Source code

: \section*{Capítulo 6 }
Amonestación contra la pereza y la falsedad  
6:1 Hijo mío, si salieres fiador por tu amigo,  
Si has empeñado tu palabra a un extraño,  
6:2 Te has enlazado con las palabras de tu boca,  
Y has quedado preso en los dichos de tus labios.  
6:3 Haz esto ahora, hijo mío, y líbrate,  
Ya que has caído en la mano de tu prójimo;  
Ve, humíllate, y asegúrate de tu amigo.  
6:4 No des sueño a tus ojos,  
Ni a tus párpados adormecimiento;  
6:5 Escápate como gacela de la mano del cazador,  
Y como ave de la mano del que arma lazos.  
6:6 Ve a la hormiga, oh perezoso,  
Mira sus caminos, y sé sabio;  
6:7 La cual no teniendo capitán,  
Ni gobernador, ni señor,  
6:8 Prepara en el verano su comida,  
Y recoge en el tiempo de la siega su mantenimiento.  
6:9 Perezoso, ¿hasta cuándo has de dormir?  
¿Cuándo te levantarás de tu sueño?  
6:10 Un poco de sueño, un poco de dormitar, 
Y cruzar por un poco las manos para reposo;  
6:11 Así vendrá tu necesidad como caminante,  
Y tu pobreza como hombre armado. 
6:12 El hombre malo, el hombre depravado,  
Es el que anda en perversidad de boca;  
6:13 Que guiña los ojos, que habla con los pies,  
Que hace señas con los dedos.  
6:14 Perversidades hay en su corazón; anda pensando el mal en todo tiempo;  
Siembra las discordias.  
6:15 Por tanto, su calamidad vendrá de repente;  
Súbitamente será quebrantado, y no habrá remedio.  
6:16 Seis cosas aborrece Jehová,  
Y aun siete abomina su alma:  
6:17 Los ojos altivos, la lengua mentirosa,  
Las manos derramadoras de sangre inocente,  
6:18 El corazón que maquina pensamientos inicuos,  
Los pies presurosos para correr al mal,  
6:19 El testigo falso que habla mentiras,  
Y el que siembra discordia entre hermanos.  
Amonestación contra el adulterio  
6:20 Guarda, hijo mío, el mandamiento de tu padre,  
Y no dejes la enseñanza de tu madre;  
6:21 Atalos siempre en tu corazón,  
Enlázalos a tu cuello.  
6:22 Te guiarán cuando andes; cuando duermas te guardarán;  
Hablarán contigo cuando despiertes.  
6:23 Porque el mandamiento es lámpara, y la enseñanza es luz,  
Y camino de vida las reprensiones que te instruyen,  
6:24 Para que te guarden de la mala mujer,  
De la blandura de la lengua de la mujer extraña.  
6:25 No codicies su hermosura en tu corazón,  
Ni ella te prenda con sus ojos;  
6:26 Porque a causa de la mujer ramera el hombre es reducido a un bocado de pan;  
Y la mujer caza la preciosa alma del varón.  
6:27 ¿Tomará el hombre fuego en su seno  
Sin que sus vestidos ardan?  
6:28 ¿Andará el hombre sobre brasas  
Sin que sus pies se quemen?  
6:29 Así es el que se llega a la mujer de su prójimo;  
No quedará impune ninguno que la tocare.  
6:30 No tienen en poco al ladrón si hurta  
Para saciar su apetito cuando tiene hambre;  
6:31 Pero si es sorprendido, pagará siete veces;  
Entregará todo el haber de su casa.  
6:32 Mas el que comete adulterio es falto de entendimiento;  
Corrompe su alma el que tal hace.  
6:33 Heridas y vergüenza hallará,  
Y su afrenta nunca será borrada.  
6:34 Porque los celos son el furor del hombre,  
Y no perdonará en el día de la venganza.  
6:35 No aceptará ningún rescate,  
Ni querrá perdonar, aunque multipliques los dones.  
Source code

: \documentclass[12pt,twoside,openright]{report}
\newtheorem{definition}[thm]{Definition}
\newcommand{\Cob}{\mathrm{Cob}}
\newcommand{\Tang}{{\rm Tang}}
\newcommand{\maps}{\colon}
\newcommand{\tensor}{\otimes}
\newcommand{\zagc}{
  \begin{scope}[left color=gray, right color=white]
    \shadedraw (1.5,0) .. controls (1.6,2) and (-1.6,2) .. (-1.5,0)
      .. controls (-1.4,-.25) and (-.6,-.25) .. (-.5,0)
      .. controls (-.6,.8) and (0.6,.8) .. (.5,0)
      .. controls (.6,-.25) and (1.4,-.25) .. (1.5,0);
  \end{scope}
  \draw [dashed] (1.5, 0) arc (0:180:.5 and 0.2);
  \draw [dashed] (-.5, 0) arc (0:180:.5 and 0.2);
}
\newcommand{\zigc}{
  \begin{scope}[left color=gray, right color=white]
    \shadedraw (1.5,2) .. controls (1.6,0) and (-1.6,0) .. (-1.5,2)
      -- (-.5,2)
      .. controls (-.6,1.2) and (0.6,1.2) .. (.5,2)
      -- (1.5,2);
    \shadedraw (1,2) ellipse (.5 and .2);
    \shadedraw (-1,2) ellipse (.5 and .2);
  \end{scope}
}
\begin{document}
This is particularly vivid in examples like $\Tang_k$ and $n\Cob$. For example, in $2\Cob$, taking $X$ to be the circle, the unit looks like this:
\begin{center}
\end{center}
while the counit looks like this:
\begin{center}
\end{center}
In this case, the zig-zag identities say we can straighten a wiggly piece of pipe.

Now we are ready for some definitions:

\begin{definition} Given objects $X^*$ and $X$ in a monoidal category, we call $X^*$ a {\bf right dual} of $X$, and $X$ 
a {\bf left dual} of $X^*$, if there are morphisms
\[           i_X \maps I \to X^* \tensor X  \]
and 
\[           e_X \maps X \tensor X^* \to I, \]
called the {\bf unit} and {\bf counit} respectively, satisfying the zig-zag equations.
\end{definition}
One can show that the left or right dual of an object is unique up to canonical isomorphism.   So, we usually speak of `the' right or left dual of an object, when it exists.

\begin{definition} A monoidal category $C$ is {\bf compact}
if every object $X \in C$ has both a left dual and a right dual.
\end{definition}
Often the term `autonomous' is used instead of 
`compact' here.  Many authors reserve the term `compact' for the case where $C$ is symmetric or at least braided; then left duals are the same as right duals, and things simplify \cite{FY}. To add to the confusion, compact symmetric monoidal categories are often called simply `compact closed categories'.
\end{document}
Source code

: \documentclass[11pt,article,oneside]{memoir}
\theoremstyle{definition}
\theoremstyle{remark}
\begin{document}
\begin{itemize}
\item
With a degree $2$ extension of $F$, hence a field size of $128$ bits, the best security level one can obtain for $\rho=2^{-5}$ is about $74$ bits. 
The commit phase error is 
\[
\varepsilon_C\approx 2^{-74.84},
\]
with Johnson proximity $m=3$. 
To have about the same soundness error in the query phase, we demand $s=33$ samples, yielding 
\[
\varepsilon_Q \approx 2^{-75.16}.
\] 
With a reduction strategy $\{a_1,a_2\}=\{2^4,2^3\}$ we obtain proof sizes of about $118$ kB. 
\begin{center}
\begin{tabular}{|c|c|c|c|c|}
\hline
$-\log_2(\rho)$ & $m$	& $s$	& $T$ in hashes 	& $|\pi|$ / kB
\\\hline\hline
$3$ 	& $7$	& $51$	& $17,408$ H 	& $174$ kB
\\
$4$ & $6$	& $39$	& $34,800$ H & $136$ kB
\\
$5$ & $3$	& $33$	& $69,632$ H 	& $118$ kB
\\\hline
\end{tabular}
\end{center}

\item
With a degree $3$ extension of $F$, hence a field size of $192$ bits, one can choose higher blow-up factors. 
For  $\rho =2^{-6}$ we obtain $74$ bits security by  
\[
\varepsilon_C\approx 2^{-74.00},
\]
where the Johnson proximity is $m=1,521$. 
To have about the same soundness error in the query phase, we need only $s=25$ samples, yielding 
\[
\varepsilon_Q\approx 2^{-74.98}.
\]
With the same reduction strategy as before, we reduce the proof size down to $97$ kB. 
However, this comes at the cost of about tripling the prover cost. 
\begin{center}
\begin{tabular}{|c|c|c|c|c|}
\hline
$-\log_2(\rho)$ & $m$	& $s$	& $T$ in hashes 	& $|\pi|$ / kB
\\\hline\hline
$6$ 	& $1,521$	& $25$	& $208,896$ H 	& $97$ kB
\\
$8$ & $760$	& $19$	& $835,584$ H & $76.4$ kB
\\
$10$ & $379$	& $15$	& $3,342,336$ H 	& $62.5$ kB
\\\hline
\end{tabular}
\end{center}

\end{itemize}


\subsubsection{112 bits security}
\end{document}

------------------------------------------------------------------------

What you are asked to do:
Give only the count of lines in the listing that contain the string "tiempo".

Reply to the exercise:
2